On line somos seres diferentes de pessoas
materializadas, com cheiros e cores captáveis pelos sentidos. On line somos
talvez seres perfeitos, lisinhos, animados por movimentos seguros. On line
ninguém chora lágrimas nem ri alegrias genuínas – salvo talvez entre pessoas
que se conheçam fora da relação virtual. On line – e talvez aí resida a maior
força de atração dos chats e grupos da internet – se está protegido de
discriminações, julgamentos e desconfianças baseadas em traços, expressões,
diferenças suspeitas, olhares capciosos. Aqui vale tudo que não seja uma
carícia de leve no rosto ou um aperto de mãos.
Estou falando, é claro, de convivências, trocas
humanas envolvendo emoções; não de produção literária ou de criação, que
pertencem a outro departamento.
Não é só a distância que nos protege assim da
malícia ou da antipatia que atingem aqueles que se expõem fisicamente a céu
aberto, aura diante de aura, temores e sentimentos dando sinais pelo olhar,
pela boca, pelos gestos. É outro relacionamento, outra sociedade, outro tempo
distinto do real. Somos seres outros que não a gente velha de guerra. Estamos
enquistados em solidões compartilhadas, compartimentadas por conjuntos de
máquinas distantes quilômetros entre si. Somos, quando muito, ficções que se
comunicam. Duplas ficções em dose no mínimo dupla, porque eu me idealizo e
idealizo você daqui, diante de meu teclado, e você me idealiza e por seu lado
se percebe e se posiciona diante de mim, lendo no monitor os grafos que
substituem minha voz e engolem minhas inflexões, entonações, as modulações de
minha fala.
Enganadora companhia, a que fazemos e nos
fazem. Amena, talvez, pode ser a troca de palavras digitadas,
bem-intencionadas, gentis, animadas por um impulso de carinho ou simpatia.
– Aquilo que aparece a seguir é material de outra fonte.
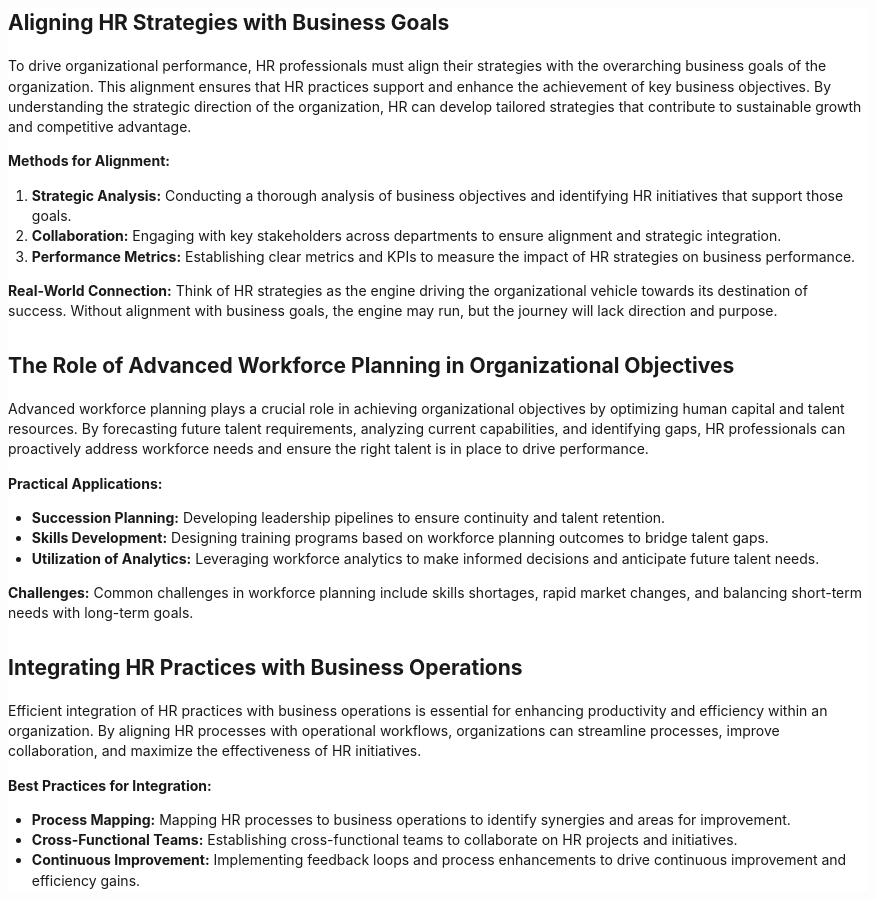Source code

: ## Aligning HR Strategies with Business Goals

To drive organizational performance, HR professionals must align their strategies with the overarching business goals of the organization. This alignment ensures that HR practices support and enhance the achievement of key business objectives. By understanding the strategic direction of the organization, HR can develop tailored strategies that contribute to sustainable growth and competitive advantage.

**Methods for Alignment:**
1. **Strategic Analysis:** Conducting a thorough analysis of business objectives and identifying HR initiatives that support those goals.
2. **Collaboration:** Engaging with key stakeholders across departments to ensure alignment and strategic integration.
3. **Performance Metrics:** Establishing clear metrics and KPIs to measure the impact of HR strategies on business performance.

**Real-World Connection:** Think of HR strategies as the engine driving the organizational vehicle towards its destination of success. Without alignment with business goals, the engine may run, but the journey will lack direction and purpose.

## The Role of Advanced Workforce Planning in Organizational Objectives

Advanced workforce planning plays a crucial role in achieving organizational objectives by optimizing human capital and talent resources. By forecasting future talent requirements, analyzing current capabilities, and identifying gaps, HR professionals can proactively address workforce needs and ensure the right talent is in place to drive performance.

**Practical Applications:**
- **Succession Planning:** Developing leadership pipelines to ensure continuity and talent retention.
- **Skills Development:** Designing training programs based on workforce planning outcomes to bridge talent gaps.
- **Utilization of Analytics:** Leveraging workforce analytics to make informed decisions and anticipate future talent needs.

**Challenges:** Common challenges in workforce planning include skills shortages, rapid market changes, and balancing short-term needs with long-term goals.

## Integrating HR Practices with Business Operations

Efficient integration of HR practices with business operations is essential for enhancing productivity and efficiency within an organization. By aligning HR processes with operational workflows, organizations can streamline processes, improve collaboration, and maximize the effectiveness of HR initiatives.

**Best Practices for Integration:**
- **Process Mapping:** Mapping HR processes to business operations to identify synergies and areas for improvement.
- **Cross-Functional Teams:** Establishing cross-functional teams to collaborate on HR projects and initiatives.
- **Continuous Improvement:** Implementing feedback loops and process enhancements to drive continuous improvement and efficiency gains.
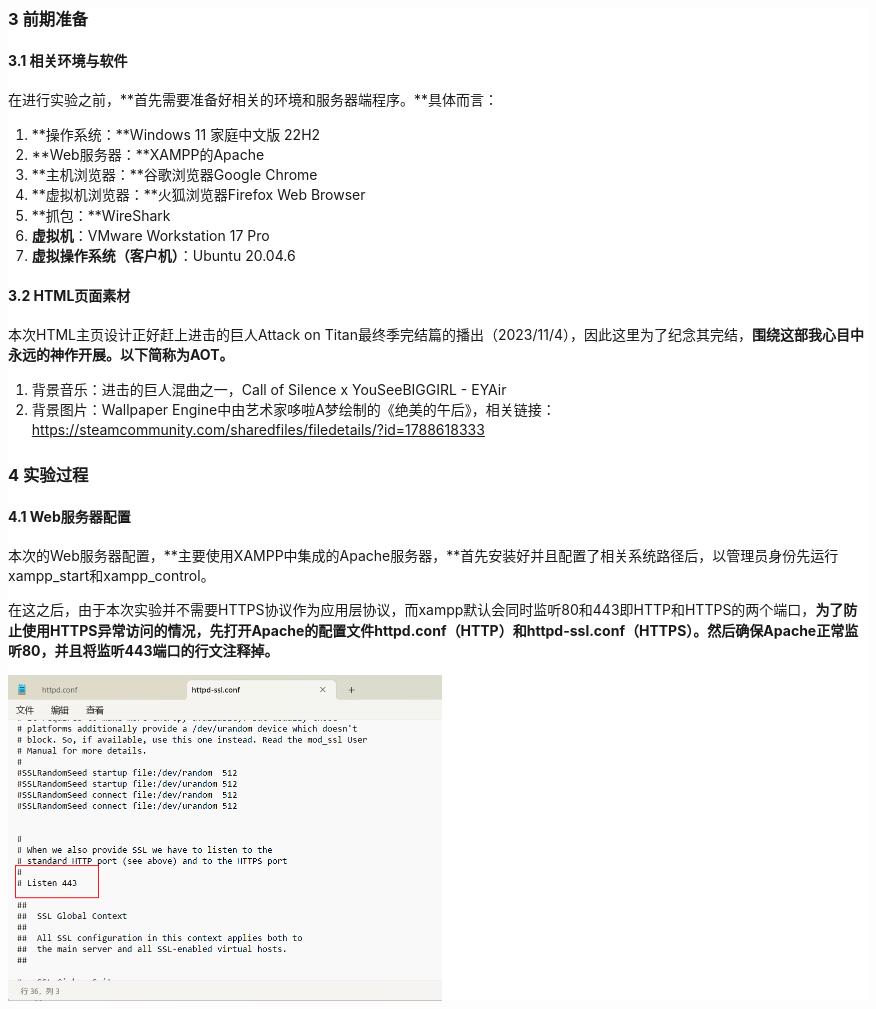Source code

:### 3 前期准备

#### 3.1 相关环境与软件

在进行实验之前，**首先需要准备好相关的环境和服务器端程序。**具体而言：

1. **操作系统：**Windows 11 家庭中文版 22H2
2. **Web服务器：**XAMPP的Apache
3. **主机浏览器：**谷歌浏览器Google Chrome
4. **虚拟机浏览器：**火狐浏览器Firefox Web Browser
5. **抓包：**WireShark 
6. **虚拟机**：VMware Workstation 17 Pro
7. **虚拟操作系统（客户机）**：Ubuntu 20.04.6

#### 3.2 HTML页面素材

本次HTML主页设计正好赶上进击的巨人Attack on Titan最终季完结篇的播出（2023/11/4），因此这里为了纪念其完结，**围绕这部我心目中永远的神作开展。以下简称为AOT。**

1. 背景音乐：进击的巨人混曲之一，Call of Silence x YouSeeBIGGIRL - EYAir
2. 背景图片：Wallpaper Engine中由艺术家哆啦A梦绘制的《绝美的午后》，相关链接：https://steamcommunity.com/sharedfiles/filedetails/?id=1788618333

### 4 实验过程

#### 4.1 Web服务器配置

本次的Web服务器配置，**主要使用XAMPP中集成的Apache服务器，**首先安装好并且配置了相关系统路径后，以管理员身份先运行xampp_start和xampp_control。

在这之后，由于本次实验并不需要HTTPS协议作为应用层协议，而xampp默认会同时监听80和443即HTTP和HTTPS的两个端口，**为了防止使用HTTPS异常访问的情况，先打开Apache的配置文件httpd.conf（HTTP）和httpd-ssl.conf（HTTPS）。然后确保Apache正常监听80，并且将监听443端口的行文注释掉。**

<div style="display: flex;">
  <img src="img/image-20231101192048463.png" alt="image-1" style="zoom: 50%;" />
Talvez – porque condicionados ao convívio de amizades e amores reais – possamos
ter palavras realmente encantadoras, prestativas, oportunas e bem-educadas.
Chegadas no tempo certo, essas palavras em duas dimensões surtem o efeito
benéfico possível sobre uma angústia ou sobre a tristeza do momento, como uma
lanterna de pilha quebra o galho na hora do apagão. E como "tudo vale a
pena quando a alma não é pequena", essas lanternas podem algumas vezes,
até, salvar alguém da escuridão do desespero.
É pouco no entanto para o coração. Ele precisa
mesmo é de mão amiga no ombro, calor de abraço ao vivo, coisas ditas cara a
cara. Sem mencionar que se podem contar nos dedos as vezes em que essas
mensagens, mesmo as melhores, chegam na hora certa.